* **INSTRUCTIONS TO FOLLOW**:
Only the lines from the first line of the data through the line containing "38: (279, 86, 1.37)" belong in the answer, transcribed exactly; pictures do not.

***** ENTRIES PROVIDED *****

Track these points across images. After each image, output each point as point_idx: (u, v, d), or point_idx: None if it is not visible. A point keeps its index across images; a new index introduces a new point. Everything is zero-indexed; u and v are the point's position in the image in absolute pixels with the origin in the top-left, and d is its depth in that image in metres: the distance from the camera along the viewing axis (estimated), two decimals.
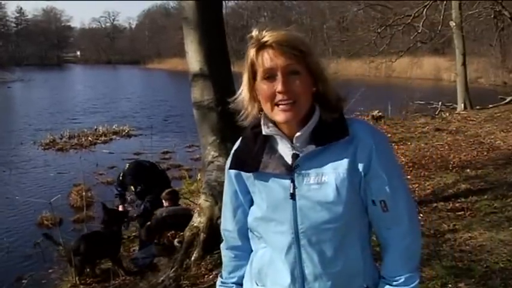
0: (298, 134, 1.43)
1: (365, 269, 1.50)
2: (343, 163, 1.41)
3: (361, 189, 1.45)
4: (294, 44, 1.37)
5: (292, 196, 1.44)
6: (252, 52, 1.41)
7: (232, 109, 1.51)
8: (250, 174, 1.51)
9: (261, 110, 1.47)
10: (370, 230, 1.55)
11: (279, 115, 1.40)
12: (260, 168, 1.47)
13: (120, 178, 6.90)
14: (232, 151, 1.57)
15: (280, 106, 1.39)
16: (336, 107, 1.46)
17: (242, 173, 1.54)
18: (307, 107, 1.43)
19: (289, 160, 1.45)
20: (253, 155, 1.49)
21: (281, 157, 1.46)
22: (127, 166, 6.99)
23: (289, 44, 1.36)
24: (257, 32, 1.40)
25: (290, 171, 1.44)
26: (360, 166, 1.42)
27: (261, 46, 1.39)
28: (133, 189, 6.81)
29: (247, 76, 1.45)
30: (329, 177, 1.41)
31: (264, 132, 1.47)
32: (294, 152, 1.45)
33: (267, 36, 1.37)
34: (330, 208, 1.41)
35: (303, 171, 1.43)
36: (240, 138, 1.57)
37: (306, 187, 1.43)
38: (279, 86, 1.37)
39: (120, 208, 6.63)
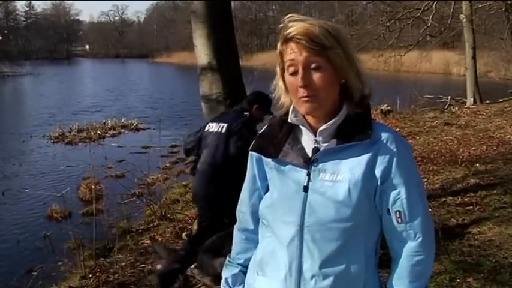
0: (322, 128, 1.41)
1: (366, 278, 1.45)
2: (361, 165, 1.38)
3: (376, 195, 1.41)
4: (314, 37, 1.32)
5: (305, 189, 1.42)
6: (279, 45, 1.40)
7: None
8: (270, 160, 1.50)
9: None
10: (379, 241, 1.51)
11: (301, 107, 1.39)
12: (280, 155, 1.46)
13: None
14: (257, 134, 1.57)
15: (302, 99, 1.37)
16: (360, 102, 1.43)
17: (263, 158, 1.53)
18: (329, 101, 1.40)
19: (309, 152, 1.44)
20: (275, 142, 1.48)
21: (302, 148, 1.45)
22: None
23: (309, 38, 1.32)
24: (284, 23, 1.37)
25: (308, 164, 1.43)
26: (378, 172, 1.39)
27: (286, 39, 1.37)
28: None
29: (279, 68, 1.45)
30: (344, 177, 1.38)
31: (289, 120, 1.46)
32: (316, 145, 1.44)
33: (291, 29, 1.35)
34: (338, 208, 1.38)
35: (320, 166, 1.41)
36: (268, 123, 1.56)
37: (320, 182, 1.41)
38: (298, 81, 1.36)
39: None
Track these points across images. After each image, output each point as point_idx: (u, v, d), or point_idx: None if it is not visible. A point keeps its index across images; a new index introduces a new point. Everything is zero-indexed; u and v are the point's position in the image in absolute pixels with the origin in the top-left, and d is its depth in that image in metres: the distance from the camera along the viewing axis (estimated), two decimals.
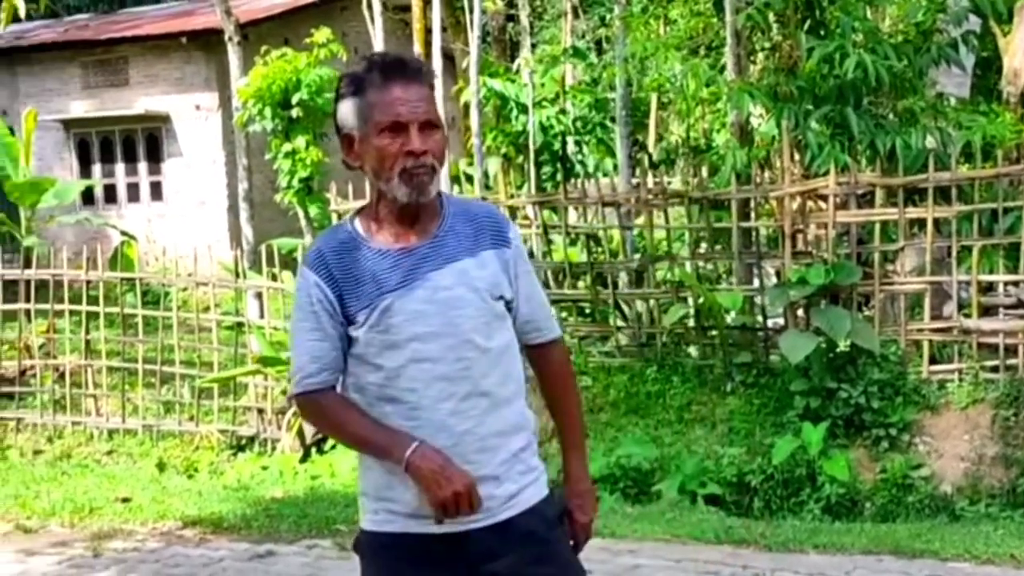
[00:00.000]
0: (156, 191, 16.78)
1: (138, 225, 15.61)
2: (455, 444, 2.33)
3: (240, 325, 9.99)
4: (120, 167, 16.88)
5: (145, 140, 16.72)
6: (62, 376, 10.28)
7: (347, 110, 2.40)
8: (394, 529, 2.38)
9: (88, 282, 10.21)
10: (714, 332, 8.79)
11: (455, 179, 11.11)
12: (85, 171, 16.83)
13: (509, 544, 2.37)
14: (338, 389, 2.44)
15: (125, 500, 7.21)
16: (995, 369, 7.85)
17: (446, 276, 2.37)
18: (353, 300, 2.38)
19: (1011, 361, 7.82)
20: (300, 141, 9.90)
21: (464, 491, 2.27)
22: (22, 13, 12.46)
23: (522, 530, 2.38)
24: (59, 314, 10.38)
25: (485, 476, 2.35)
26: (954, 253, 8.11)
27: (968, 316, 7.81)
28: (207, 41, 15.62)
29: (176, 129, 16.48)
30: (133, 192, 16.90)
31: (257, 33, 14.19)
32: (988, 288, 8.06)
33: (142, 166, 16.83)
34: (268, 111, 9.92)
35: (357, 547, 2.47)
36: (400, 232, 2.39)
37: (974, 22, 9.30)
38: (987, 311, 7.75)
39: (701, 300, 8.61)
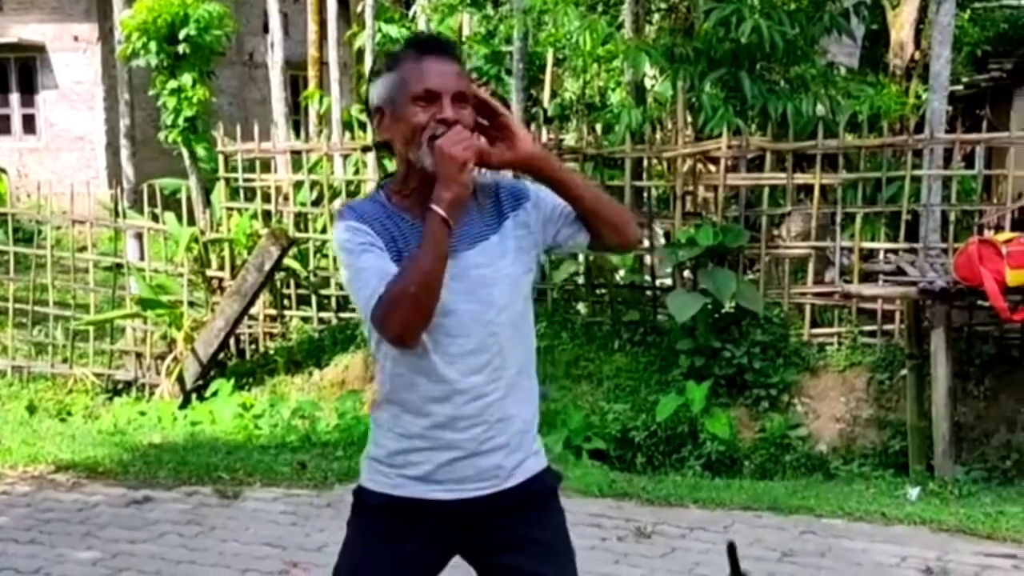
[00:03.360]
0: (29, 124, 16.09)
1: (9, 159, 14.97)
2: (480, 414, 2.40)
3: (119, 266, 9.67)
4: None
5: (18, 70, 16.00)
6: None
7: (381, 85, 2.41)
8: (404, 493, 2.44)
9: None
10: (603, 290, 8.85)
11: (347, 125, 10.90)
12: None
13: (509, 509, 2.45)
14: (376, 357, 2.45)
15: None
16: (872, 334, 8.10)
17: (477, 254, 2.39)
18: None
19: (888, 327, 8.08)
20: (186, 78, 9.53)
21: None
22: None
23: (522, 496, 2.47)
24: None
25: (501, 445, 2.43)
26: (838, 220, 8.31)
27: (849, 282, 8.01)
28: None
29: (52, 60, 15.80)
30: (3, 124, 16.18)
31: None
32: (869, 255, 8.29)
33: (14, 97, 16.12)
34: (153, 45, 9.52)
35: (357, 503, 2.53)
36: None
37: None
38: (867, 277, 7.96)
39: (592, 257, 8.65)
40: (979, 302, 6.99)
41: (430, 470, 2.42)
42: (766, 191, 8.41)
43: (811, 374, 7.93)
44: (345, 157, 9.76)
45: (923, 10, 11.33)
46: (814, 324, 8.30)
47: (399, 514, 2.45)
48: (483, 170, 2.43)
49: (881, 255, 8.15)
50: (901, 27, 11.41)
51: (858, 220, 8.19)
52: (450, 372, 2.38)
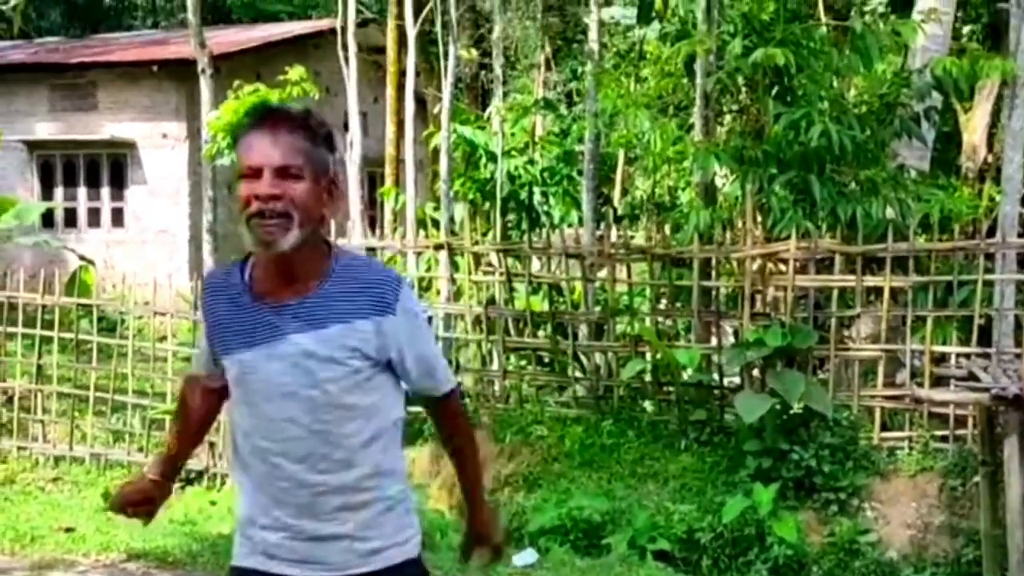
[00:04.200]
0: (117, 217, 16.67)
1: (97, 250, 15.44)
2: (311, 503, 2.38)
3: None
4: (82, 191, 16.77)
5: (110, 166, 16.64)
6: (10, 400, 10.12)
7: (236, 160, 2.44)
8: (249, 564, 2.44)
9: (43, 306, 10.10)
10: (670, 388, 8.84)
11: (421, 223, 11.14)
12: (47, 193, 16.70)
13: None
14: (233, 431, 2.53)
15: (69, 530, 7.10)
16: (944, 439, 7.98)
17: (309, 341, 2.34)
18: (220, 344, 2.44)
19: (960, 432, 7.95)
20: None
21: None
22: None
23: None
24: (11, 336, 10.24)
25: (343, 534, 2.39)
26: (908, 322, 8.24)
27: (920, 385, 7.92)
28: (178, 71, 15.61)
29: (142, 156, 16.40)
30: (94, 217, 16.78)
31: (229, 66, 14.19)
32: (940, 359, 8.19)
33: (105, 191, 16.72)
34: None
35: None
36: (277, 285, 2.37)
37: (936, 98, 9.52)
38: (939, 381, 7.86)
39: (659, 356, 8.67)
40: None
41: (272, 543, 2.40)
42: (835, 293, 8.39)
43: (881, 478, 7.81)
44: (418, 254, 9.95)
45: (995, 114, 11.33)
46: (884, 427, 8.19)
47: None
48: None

*****

* **WRITTEN ANSWER**:
Track these points across images. After each image, output each point as point_idx: (u, v, d), or point_idx: None if it is not visible. A point keeps its index across images; a new index introduces a new point. Everything is zero-indexed; u and v are the point's position in the image in absolute pixels with the origin in the top-left, and d is its depth in that image in metres: the distance from the camera along the viewing axis (estimated), two decimals.
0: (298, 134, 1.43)
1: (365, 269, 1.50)
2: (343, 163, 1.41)
3: (361, 189, 1.45)
4: (294, 44, 1.37)
5: (292, 196, 1.44)
6: (252, 52, 1.41)
7: (232, 109, 1.51)
8: (250, 174, 1.51)
9: (261, 110, 1.47)
10: (370, 230, 1.55)
11: (279, 115, 1.40)
12: (260, 168, 1.47)
13: (120, 178, 6.90)
14: (232, 151, 1.57)
15: (280, 106, 1.39)
16: (336, 107, 1.46)
17: (242, 173, 1.54)
18: (307, 107, 1.43)
19: (289, 160, 1.45)
20: (253, 155, 1.49)
21: (281, 157, 1.46)
22: (127, 166, 6.99)
23: (289, 44, 1.36)
24: (257, 32, 1.40)
25: (290, 171, 1.44)
26: (360, 166, 1.42)
27: (261, 46, 1.39)
28: (133, 189, 6.81)
29: (247, 76, 1.45)
30: (329, 177, 1.41)
31: (264, 132, 1.47)
32: (294, 152, 1.45)
33: (267, 36, 1.37)
34: (330, 208, 1.41)
35: (303, 171, 1.43)
36: (240, 138, 1.57)
37: (306, 187, 1.43)
38: (279, 86, 1.37)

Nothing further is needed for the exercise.